As far as no shows. It is rude. It’s ok to be irritated with the people who said they’d show up and did not. However, I think it’s something that needs to be let go quickly, because you don’t know what happened. If you run into the person, it’s acceptable to mention you missed them at the wedding and ask if everything is okay. I mean who knows? Someone could have gotten the flu or had a child that was really sick or their car broke down… life happens. I just think it’s best not to assume the person was deliberately being an asshole.
Post # 74
Both are rude. If someone RSVP’s yes to my wedding and just doesn’t show up, they better have a damn good excuse or I don’t really see myself ever talking to this person again. And at well over $100 per plate, if they don’t have a good excuse then I am expecting a check to cover what they cost me. I am sure many will disagree, but how is it not rude to expect someone (bride and groom) to pay for your plate and not bother showing up or reimbursing them?

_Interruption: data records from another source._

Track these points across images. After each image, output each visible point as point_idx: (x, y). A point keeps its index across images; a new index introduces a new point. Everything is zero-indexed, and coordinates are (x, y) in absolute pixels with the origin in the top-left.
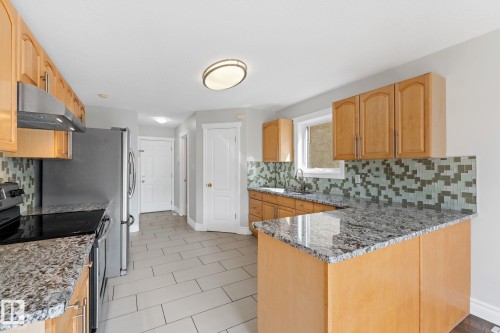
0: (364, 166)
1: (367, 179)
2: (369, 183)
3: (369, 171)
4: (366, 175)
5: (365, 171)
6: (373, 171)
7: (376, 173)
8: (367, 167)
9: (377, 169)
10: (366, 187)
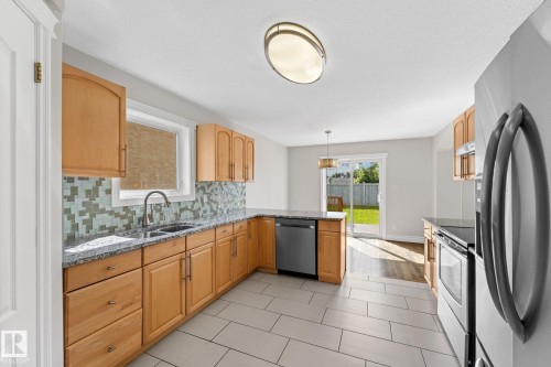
0: (209, 186)
1: (211, 198)
2: (212, 201)
3: (212, 191)
4: (210, 194)
5: (209, 191)
6: (214, 191)
7: (216, 192)
8: (211, 188)
9: (216, 189)
10: (210, 205)
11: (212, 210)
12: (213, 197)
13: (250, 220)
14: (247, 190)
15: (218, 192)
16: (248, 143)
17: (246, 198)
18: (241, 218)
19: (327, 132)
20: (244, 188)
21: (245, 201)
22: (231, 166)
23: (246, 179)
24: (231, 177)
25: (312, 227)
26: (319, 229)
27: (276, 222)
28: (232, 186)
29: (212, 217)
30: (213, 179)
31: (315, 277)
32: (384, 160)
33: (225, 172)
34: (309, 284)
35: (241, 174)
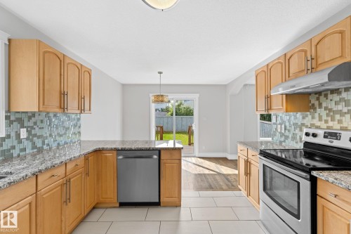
0: (30, 118)
1: (33, 132)
2: (35, 135)
3: (35, 123)
4: (32, 128)
5: (31, 124)
6: (38, 123)
7: (41, 125)
8: (33, 120)
9: (42, 121)
10: (32, 141)
11: (34, 147)
12: (37, 131)
13: (87, 157)
14: (82, 122)
15: (44, 125)
16: (84, 73)
17: (82, 130)
18: (77, 154)
19: (160, 73)
20: (79, 119)
21: (79, 133)
22: (63, 95)
23: (82, 110)
24: (63, 107)
25: (155, 157)
26: (162, 157)
27: (118, 155)
28: (64, 118)
29: (34, 156)
30: (36, 110)
31: (157, 204)
32: (197, 99)
33: (54, 102)
34: (153, 212)
35: (76, 105)
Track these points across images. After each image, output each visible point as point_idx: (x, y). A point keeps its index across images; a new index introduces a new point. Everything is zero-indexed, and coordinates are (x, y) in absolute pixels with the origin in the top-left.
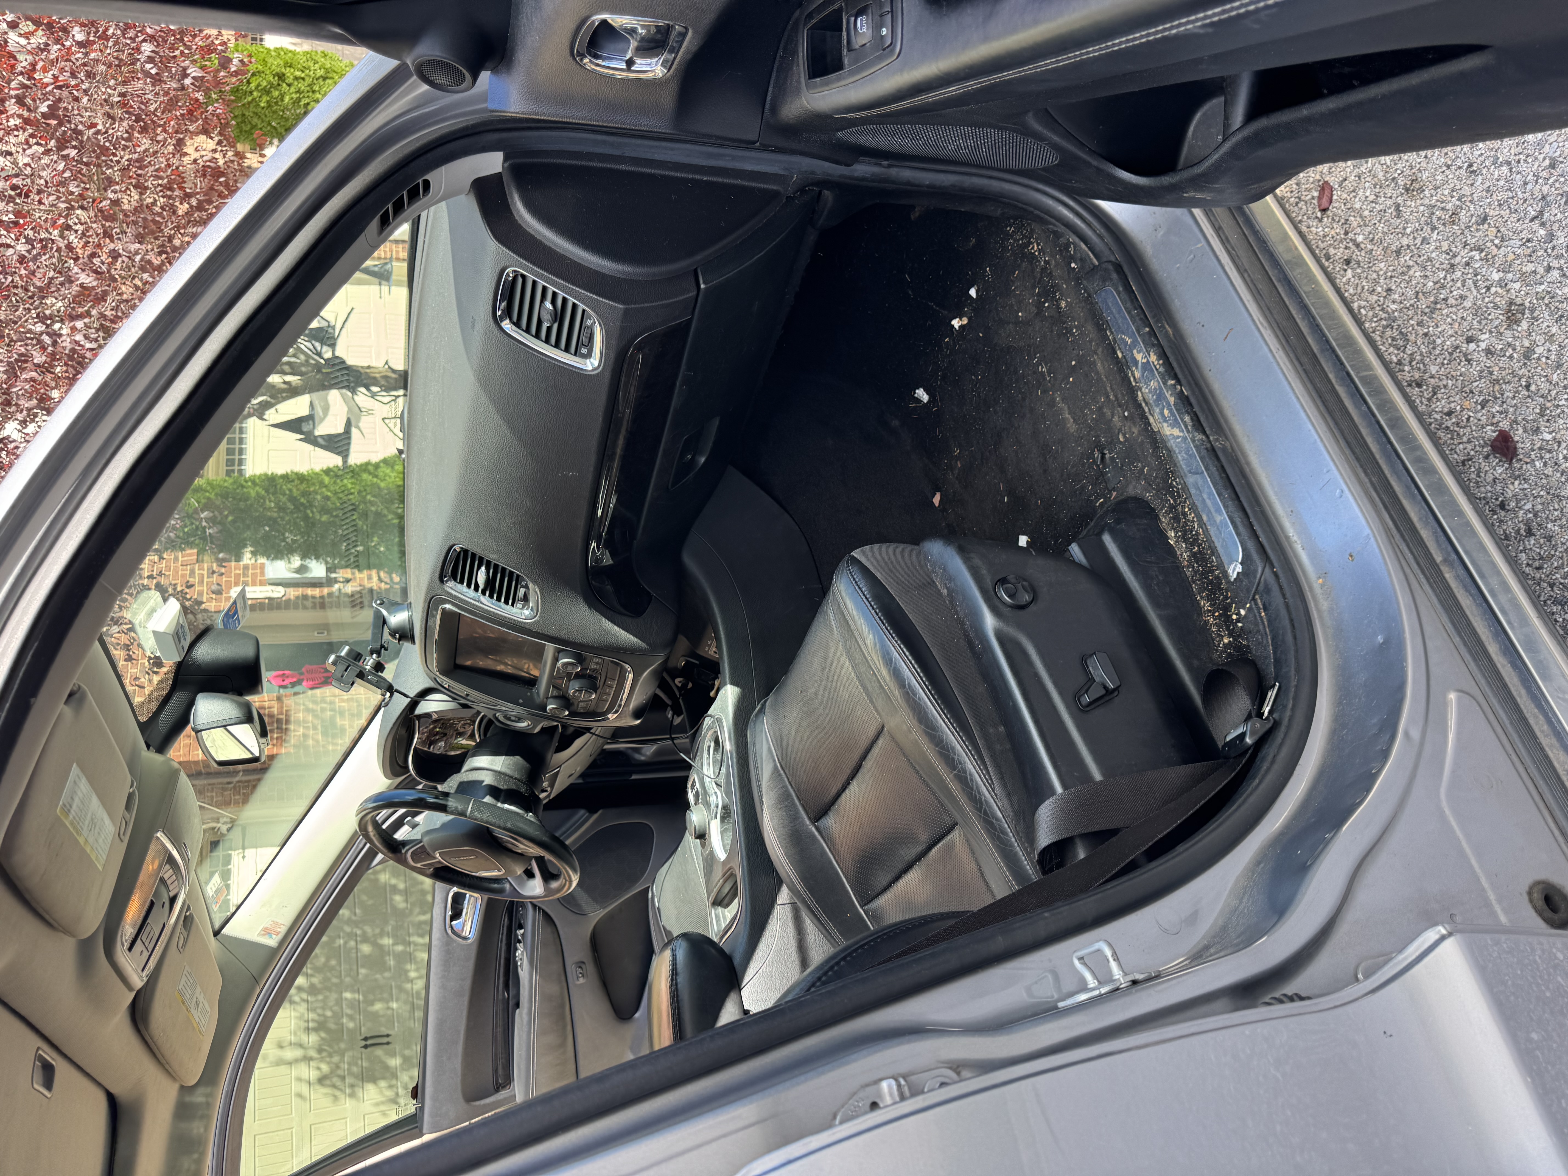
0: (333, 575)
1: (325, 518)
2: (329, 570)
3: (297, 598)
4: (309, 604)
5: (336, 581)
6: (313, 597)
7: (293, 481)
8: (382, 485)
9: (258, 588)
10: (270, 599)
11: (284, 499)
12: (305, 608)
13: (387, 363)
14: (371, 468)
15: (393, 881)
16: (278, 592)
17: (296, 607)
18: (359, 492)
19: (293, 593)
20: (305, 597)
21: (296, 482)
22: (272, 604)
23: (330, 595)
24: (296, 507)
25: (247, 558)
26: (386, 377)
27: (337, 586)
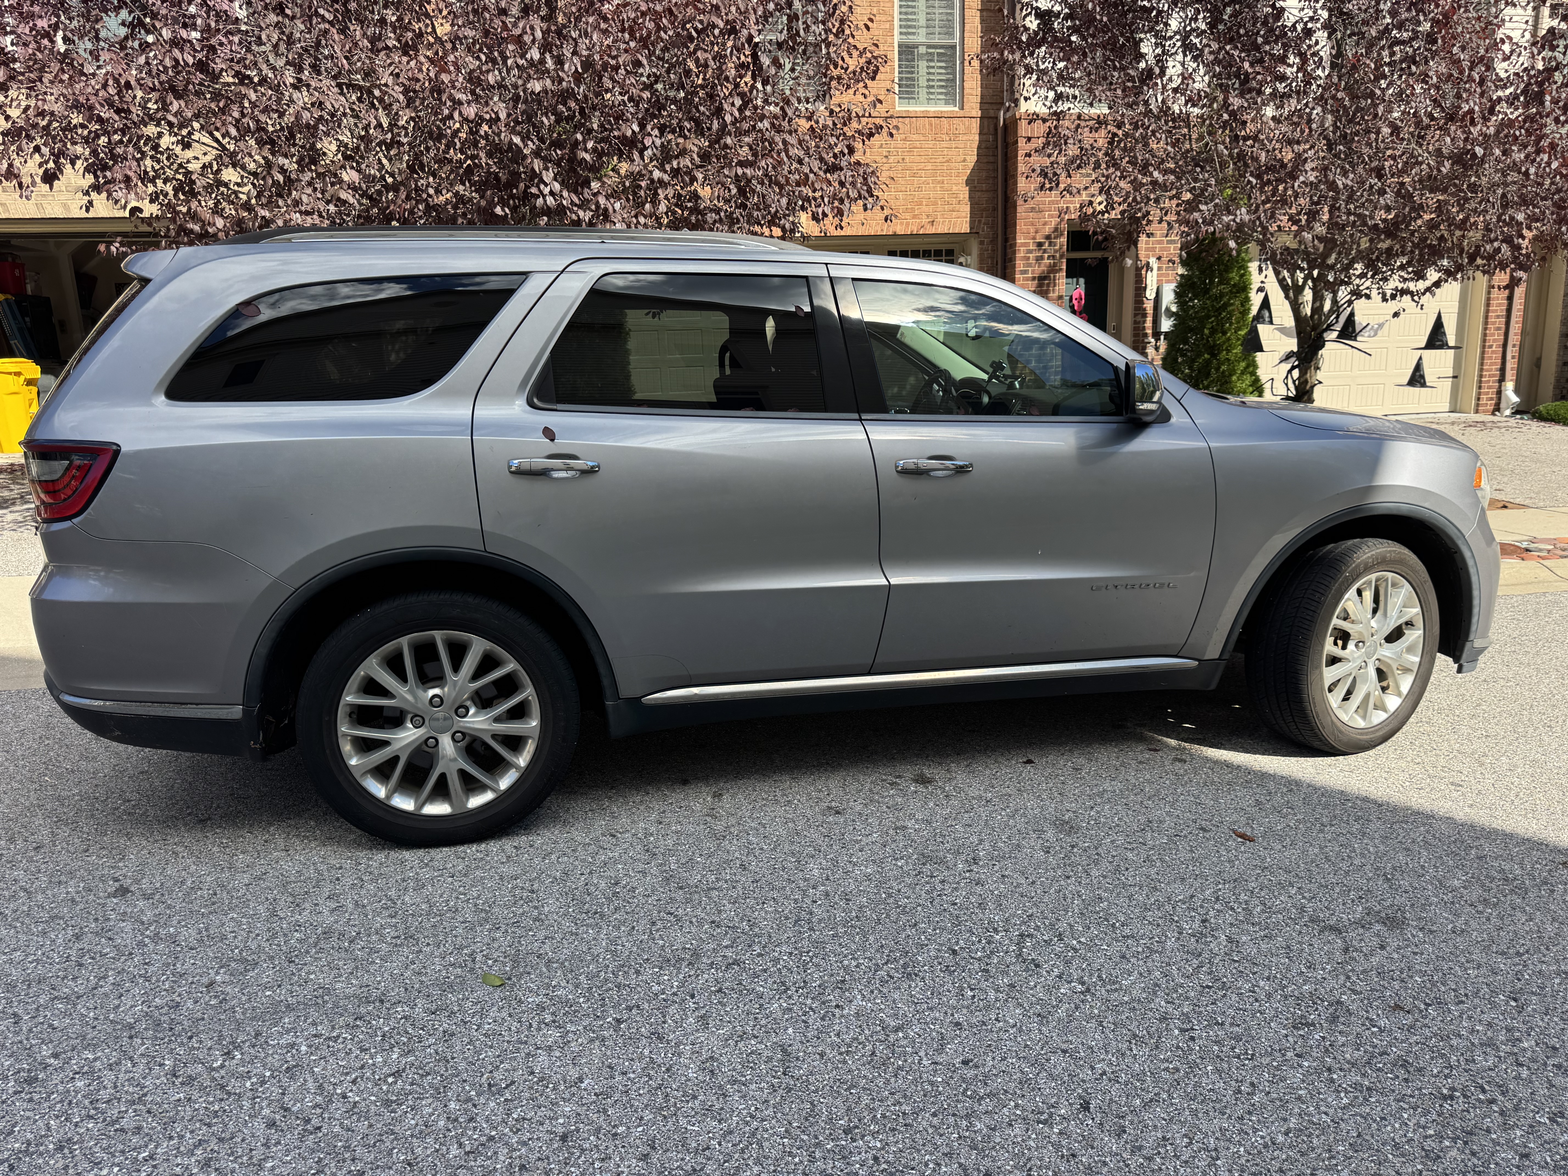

As far as gifts go, I guess this depends on the region, but in NY if you are going to a wedding you are expected to bring a gift. The value of the gift can vary, but bringing no gift shows that you do not think the couple deserve a gift (in my opinion). So yes if someone came to my wedding without any gift, I would be offended.
Post # 75
I’d be pissed about no-shows. People know that weddings are expensive. If it really is unavoidable, that’s fine, but if you just woke up and didn’t feel like going to the wedding I think it is rude.
As for the gifts… I agree you can feel hurt or sad, but really there is no reason to hold it against people. As you said in your OP, gifts are never required, and although they are customary not everyone can afford them or is inclined to bring one. And if your weddnig was recent, perhaps they are just waiting to send the gift instead of lugging it to the reception.
Post # 76
I understand both sides of the coin in regards to gift giving (or lack thereof), and while I have not yet had my wedding and will likely not care about non-gift givers either way, I do have a general observation. I think this topic can sometimes be dictated by the circle you run in. I am from a big, close family, that memorializes the smallest event (from losing a tooth, to a dance recital, to a graduation or wedding) with SOME kind of gift or at least a card. I have friends who have always been the exact same way. While I would not hold grudges if guests showed up empty handed, I myself would NEVER show up to an event empty handed. I hate to say it, but if I was in the position that I could not afford to give a gift, I would likely RSVP “no” to the wedding – sad as it is – because it would make me, personally, feel very uncomfortable.
As for gifts, or no gifts at my wedding, I say que sera sera, but I do hope everyone who attends takes the time to at least leave us a message in our guest book to honor our day.